**Records for the task**:
Segment Open
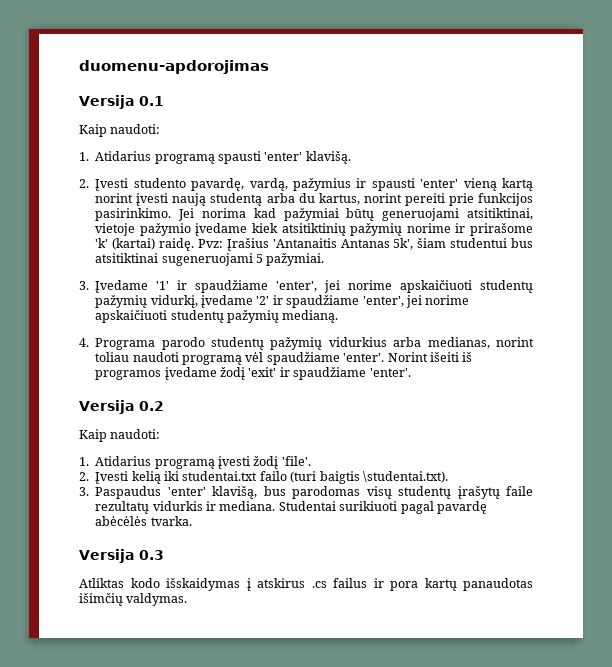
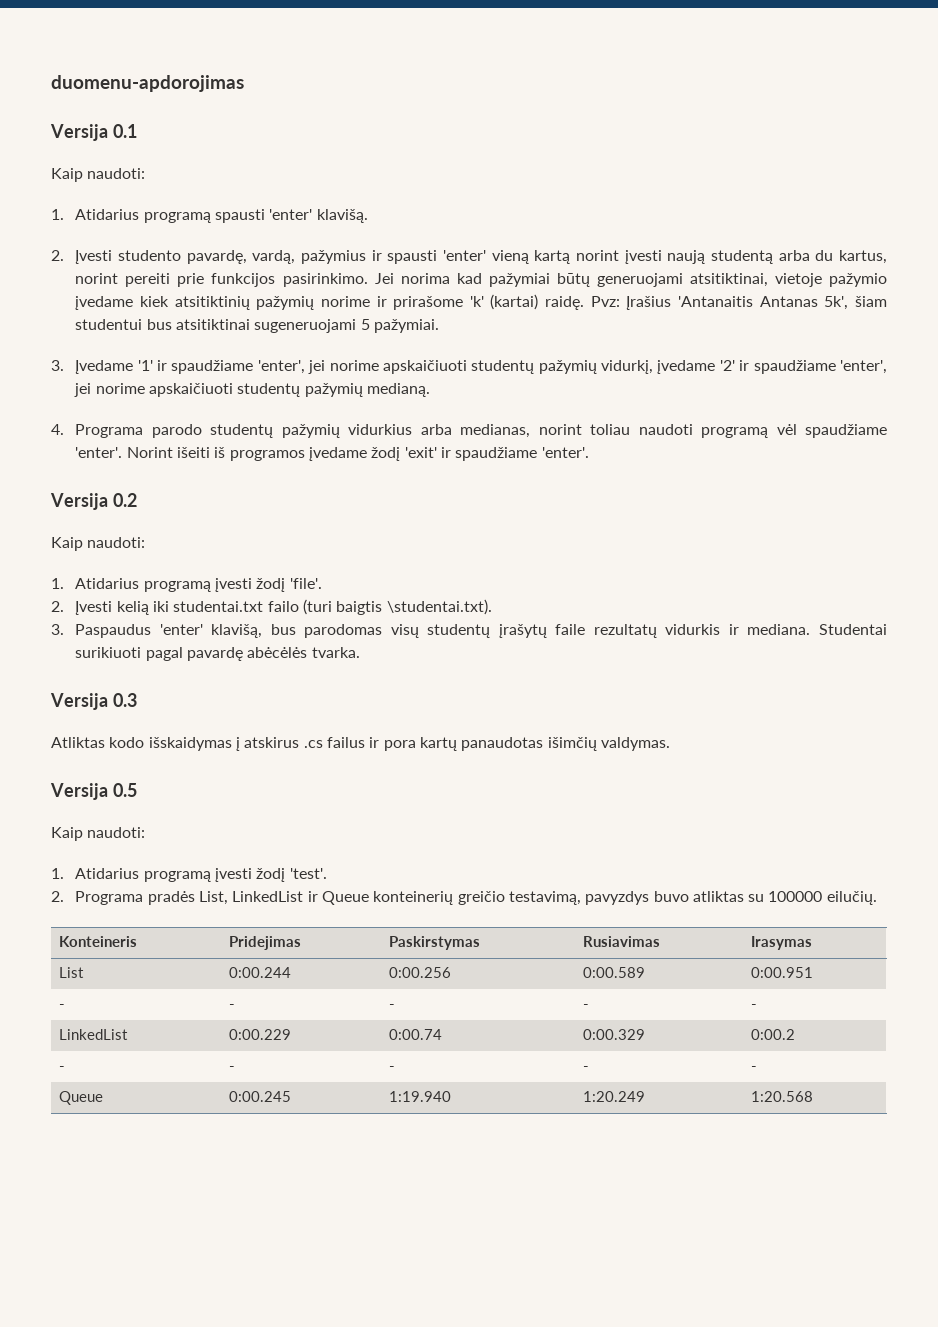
(188, 599) none -> [50,783,137,800] [51,827,146,841] [51,868,327,882] [51,891,877,905] [59,936,138,947] [229,936,302,950] [389,936,481,950] [583,936,661,947] [751,936,813,950] [59,967,85,978] [229,967,292,978] [389,967,452,978] [583,967,646,978] [751,967,814,978] [59,1004,66,1009] [229,1004,236,1009] [389,1004,396,1009] [583,1004,590,1009] [751,1004,758,1009] [59,1029,129,1040] [229,1029,292,1040] [389,1029,443,1040] [583,1029,646,1040] [751,1029,796,1040] [59,1066,66,1071] [229,1066,236,1071] [389,1066,396,1071] [583,1066,590,1071] [751,1066,758,1071] [59,1091,104,1105] [229,1091,292,1102] [389,1091,452,1102] [583,1091,646,1102] [751,1091,814,1102] // Versija 0.5 // Kaip naudoti: // 1. Atidarius programą įvesti žodį 'test'. // 2. Programa pradės List, LinkedList ir Queue konteinerių greičio testavimą, pavyzdys buvo atliktas su 100000 eilučių. // Konteineris | Pridejimas | Paskirstymas | Rusiavimas | Irasymas // List | 0:00.244 | 0:00.256 | 0:00.589 | 0:00.951 // - | - | - | - | - // LinkedList | 0:00.229 | 0:00.74 | 0:00.329 | 0:00.2 // - | - | - | - | - // Queue | 0:00.245 | 1:19.940 | 1:20.249 | 1:20.568

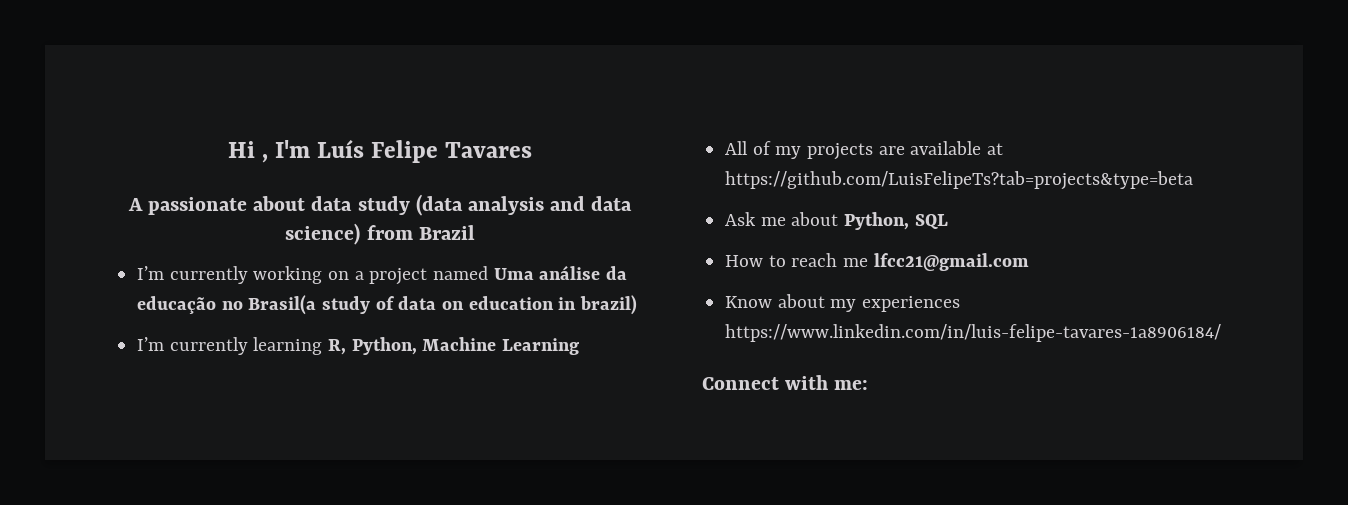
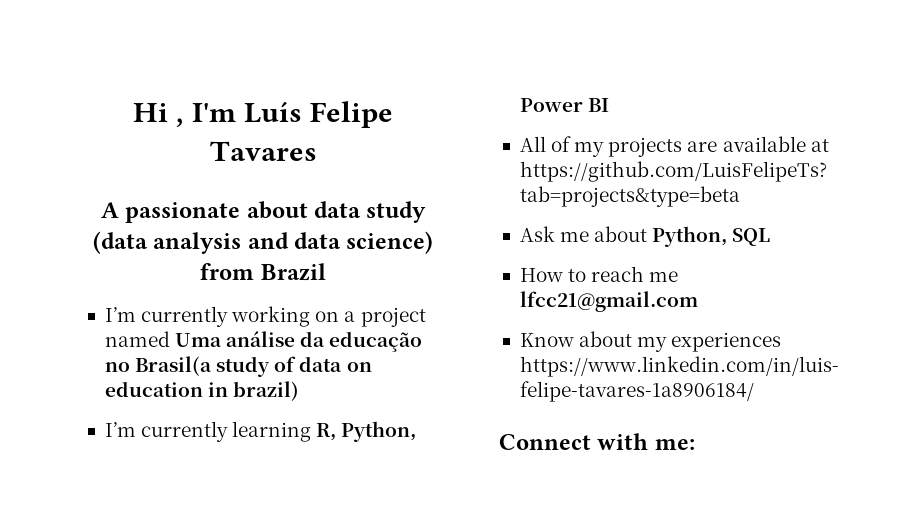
[422,337,580,355] Machine Learning -> [519,98,610,112] Power BI

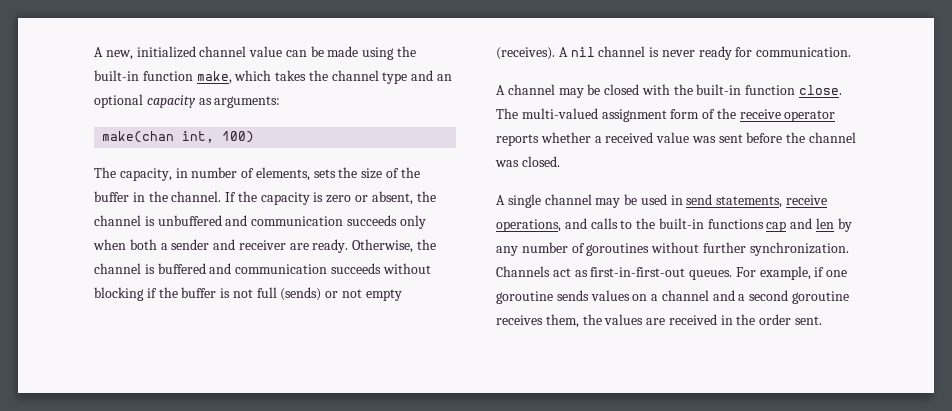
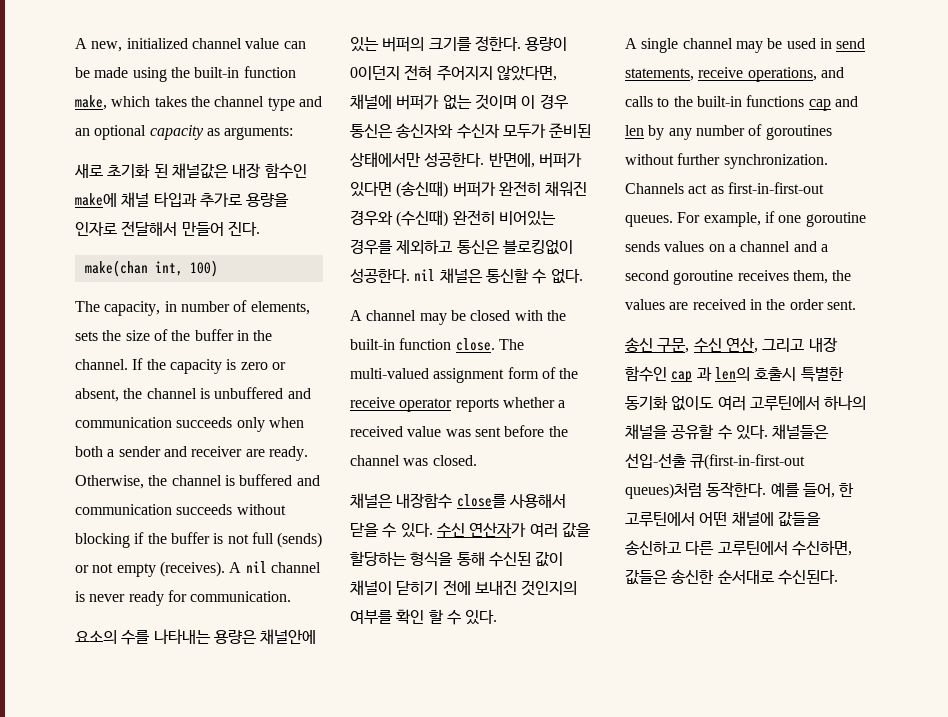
(281, 102) none -> [74,163,307,179] [75,192,290,207] [75,221,260,236] // 새로 초기화 된 채널값은 내장 함수인 make에 채널 타입과 추가로 용량을 인자로 전달해서 만들어 진다.
(852, 52) none -> [75,629,317,645] [350,36,568,52] [350,65,557,81] [350,94,568,110] [350,123,592,139] [350,152,582,168] [350,181,588,198] [350,210,556,227] [350,239,573,255] [350,268,583,284] // 요소의 수를 나타내는 용량은 채널안에 있는 버퍼의 크기를 정한다. 용량이 0이던지 전혀 주어지지 않았다면, 채널에 버퍼가 없는 것이며 이 경우 통신은 송신자와 수신자 모두가 준비된 상태에서만 성공한다. 반면에, 버퍼가 있다면 (송신때) 버퍼가 완전히 채워진 경우와 (수신때) 완전히 비어있는 경우를 제외하고 통신은 블로킹없이 성공한다. nil 채널은 통신할 수 없다.
(560, 161) none -> [350,493,566,509] [350,522,591,538] [350,551,564,567] [350,580,578,596] [350,609,498,625] // 채널은 내장함수 close를 사용해서 닫을 수 있다. 수신 연산자가 여러 값을 할당하는 형식을 통해 수신된 값이 채널이 닫히기 전에 보내진 것인지의 여부를 확인 할 수 있다.
(823, 320) none -> [625,337,838,353] [625,366,844,383] [625,395,867,411] [625,424,830,440] [625,453,806,470] [625,482,855,499] [625,511,821,527] [625,540,852,556] [625,569,838,585] // 송신 구문, 수신 연산, 그리고 내장 함수인 cap 과 len의 호출시 특별한 동기화 없이도 여러 고루틴에서 하나의 채널을 공유할 수 있다. 채널들은 선입-선출 큐(first-in-first-out queues)처럼 동작한다. 예를 들어, 한 고루틴에서 어떤 채널에 값들을 송신하고 다른 고루틴에서 수신하면, 값들은 송신한 순서대로 수신된다.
Segment Closed
Excerpt from the records above: set down only the lines from the one that contains "[422,337,580,355] Machine Learning" through the one that contains "(852, 52) none", inclusive, word for word. Pictures stay out.

**Task answer**:
[422,337,580,355] Machine Learning -> [519,98,610,112] Power BI

(281, 102) none -> [74,163,307,179] [75,192,290,207] [75,221,260,236] // 새로 초기화 된 채널값은 내장 함수인 make에 채널 타입과 추가로 용량을 인자로 전달해서 만들어 진다.
(852, 52) none -> [75,629,317,645] [350,36,568,52] [350,65,557,81] [350,94,568,110] [350,123,592,139] [350,152,582,168] [350,181,588,198] [350,210,556,227] [350,239,573,255] [350,268,583,284] // 요소의 수를 나타내는 용량은 채널안에 있는 버퍼의 크기를 정한다. 용량이 0이던지 전혀 주어지지 않았다면, 채널에 버퍼가 없는 것이며 이 경우 통신은 송신자와 수신자 모두가 준비된 상태에서만 성공한다. 반면에, 버퍼가 있다면 (송신때) 버퍼가 완전히 채워진 경우와 (수신때) 완전히 비어있는 경우를 제외하고 통신은 블로킹없이 성공한다. nil 채널은 통신할 수 없다.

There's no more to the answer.